In the North, a cash-crunch is stopping further investment by the IOCs. DNO and Genel are chasing the MNR for nearly $1.5 billion owed to them for work already done; the MNR is facing multi-billion dollar claims for unpaid invoices and damages having already lost the liability phase of the arbitration against the Dana Gas consortium; and Afren and others have given up their blocks in Kurdistan altogether. Added to the KRG’s problems are the recent oil theft and sabotage on their only oil-export pipeline – the financial lifeblood of the region and the source of its funds to fight IS. The KRG needs around $8 billion a year just to pay local salaries, let alone the cost of the war and public services.

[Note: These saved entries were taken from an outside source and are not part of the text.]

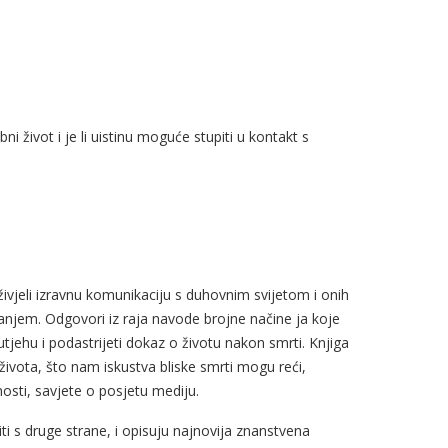
i život i je li uistinu moguće stupiti u kontakt s
doživjeli izravnu komunikaciju s duhovnim svijetom i onih
itanjem. Odgovori iz raja navode brojne načine ja koje
tjehu i podastrijeti dokaz o životu nakon smrti. Knjiga
života, što nam iskustva bliske smrti mogu reći,
jnosti, savjete o posjetu mediju.
i s druge strane, i opisuju najnovija znanstvena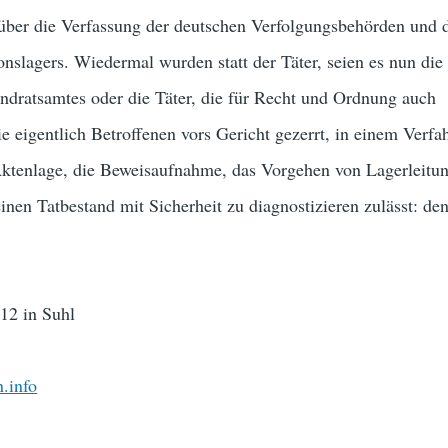
 über die Verfassung der deutschen Verfolgungsbehörden und 
ionslagers. Wiedermal wurden statt der Täter, seien es nun die
andratsamtes oder die Täter, die für Recht und Ordnung auch
ie eigentlich Betroffenen vors Gericht gezerrt, in einem Verfa
ktenlage, die Beweisaufnahme, das Vorgehen von Lagerleitu
einen Tatbestand mit Sicherheit zu diagnostizieren zulässt: de
12 in Suhl
n.info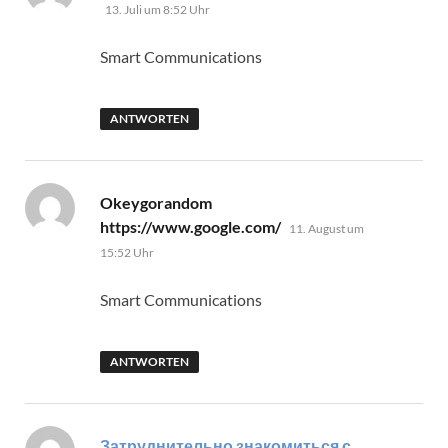
13. Juli um 8:52 Uhr
Smart Communications
ANTWORTEN
Okeygorandom
sagt:
https://www.google.com/
11. August um
15:52 Uhr
Smart Communications
ANTWORTEN
Затруднительно знакомиться с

Given the achievements of the past five years in raising oil output, it is possible Iraq will add another 2 million b/d of production by 2020 – mostly from southern fields, but with about 500,000b/d from Kurdish fields. However, that’s a medium-term view. The short-term outlook is fraught with much greater difficulties.Unless the MNR and MoO overcome their problems quickly, output in 2016 will probably remain at around the level seen in the third quarter of 2015.

This will make the longer-term outlook less rosy. Persistent low oil prices, the war on terror, 3.5 million internal refugees to manage, out-of-control public spending and increasing debts to IOCs make it doubtful Iraq will come close to reaching its 7.1 million b/d revised production target by 2020. It’s not impossible– but the goal looks a long way off from here.